» Supplied passage:
══════════

# Barn Fresh 26X



## Jesse McCauley (Jul 18, 2022)

"Barn fresh 26X"....How many more times do you think we'll get to hear/read that phrase?


----------



## volksboy57 (Jul 18, 2022)

awesome! I hope you got that Jesse!


----------



## fordmike65 (Jul 18, 2022)




----------



## Jesse McCauley (Jul 18, 2022)

volksboy57 said:


> awesome! I hope you got that Jesse!



Ohhhh yeppers


----------



## fordmike65 (Jul 18, 2022)

@ratrodz 

I'm sure Aaron was one of the first to know about this, but just in case.


----------



## bikewhorder (Jul 18, 2022)

Wow there can't be too many left to be found. Looks like somebody put a 24" rear wheel on it but It's mostly there. Are those aluminum fenders I thought they usually had stainless steel?


----------



## dave429 (Jul 18, 2022)

Amazing find! Such an awesome looking bike. Will there be a clean up on it in the near future? Would love to see that bike once it’s freshened up. Keep us posted!

══════════

» Extracted entries:
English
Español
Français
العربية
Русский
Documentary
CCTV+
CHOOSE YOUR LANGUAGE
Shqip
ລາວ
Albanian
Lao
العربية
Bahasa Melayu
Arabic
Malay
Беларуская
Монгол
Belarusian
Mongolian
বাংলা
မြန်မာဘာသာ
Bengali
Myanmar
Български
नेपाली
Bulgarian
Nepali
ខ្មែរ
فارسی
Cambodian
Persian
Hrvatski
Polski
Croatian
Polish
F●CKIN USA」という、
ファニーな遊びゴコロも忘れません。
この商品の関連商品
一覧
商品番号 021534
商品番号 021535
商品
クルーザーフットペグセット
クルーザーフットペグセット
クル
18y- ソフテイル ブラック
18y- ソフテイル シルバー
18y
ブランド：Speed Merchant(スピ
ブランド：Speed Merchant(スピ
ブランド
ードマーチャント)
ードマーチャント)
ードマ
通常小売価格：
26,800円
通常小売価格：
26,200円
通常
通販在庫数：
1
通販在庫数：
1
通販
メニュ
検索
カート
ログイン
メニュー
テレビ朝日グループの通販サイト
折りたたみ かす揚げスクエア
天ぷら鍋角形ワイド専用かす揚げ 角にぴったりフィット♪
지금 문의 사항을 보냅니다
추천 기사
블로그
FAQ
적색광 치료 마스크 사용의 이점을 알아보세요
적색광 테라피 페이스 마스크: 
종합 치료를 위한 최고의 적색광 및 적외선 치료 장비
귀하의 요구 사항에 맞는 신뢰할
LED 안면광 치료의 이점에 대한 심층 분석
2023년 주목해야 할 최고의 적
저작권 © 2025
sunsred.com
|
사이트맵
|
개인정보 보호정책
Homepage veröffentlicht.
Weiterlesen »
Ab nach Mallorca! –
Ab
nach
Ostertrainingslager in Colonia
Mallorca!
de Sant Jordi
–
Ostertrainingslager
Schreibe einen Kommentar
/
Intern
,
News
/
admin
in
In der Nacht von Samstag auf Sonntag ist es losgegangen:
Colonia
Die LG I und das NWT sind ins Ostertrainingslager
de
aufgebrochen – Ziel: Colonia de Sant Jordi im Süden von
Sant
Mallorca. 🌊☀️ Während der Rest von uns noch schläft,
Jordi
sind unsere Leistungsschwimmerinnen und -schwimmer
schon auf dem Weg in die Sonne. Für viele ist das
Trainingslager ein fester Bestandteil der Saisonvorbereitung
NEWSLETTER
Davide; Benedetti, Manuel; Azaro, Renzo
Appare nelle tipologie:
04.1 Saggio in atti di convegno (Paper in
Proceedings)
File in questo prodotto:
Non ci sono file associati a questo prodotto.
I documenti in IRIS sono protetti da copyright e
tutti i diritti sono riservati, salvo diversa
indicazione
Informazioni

══════════

» Task set:
1 – In the Barn Fresh 26X thread, why does bikewhorder question whether the bike's fenders are aluminum? Answer in one to three sentences.
2 – According to bikewhorder in the Barn Fresh 26X thread, what size rear wheel does it look like somebody put on the bike?
3 – Carry on the Barn Fresh 26X thread from its last post.
The records stand apart from the Barn Fresh 26X thread and are not part of it.

» Results:
1 – bikewhorder questions the aluminum fenders because he thought these bikes usually had stainless steel fenders.

2 – A 24" rear wheel.

3 –
----------



## bikewhorder (Jul 18, 2022)

That seat post is probably going to be impossible to get out.  You should just sell it to me and save yourself the hassle of even trying.


----------



## cyclingday (Jul 18, 2022)

The term, Barn Fresh sure gets thrown around a lot these days, but by the look of all those road apples, that place was steeped in Barn Fresh.
Outstanding find, Jesse!


----------



## bikesnbuses (Jul 18, 2022)

WOW!! Not much else can be said other than just...WOW !!


----------



## Jesse McCauley (Jul 27, 2022)

Long drive today, just about ready to call it a night but thought I would share the fruits of a day on the road.


----------



## Mr. Monkeyarms (Jul 28, 2022)

I'm not a fan of the Silver Kings except for this design. Congrats on a killer find! 😮😯😲


----------



## MrMonark13 (Jul 28, 2022)

I would trade you every bicycle I own for that one! Congrats on that awesome find!


----------



## Freqman1 (Jul 28, 2022)

Mr. Monkeyarms said:


> I'm not a fan of the Silver Kings except for this design. Congrats on a killer find! 😮😯😲



I’m not a fan of any of the 24” SKs but really like the Hex Tubes and the 26X. I have a Hex Tube but still on the hunt for one of these! V/r Shawn


----------



## 1817cent (Jul 28, 2022)

Very nice indeed!


----------



## Mr. Monkeyarms (Jul 28, 2022)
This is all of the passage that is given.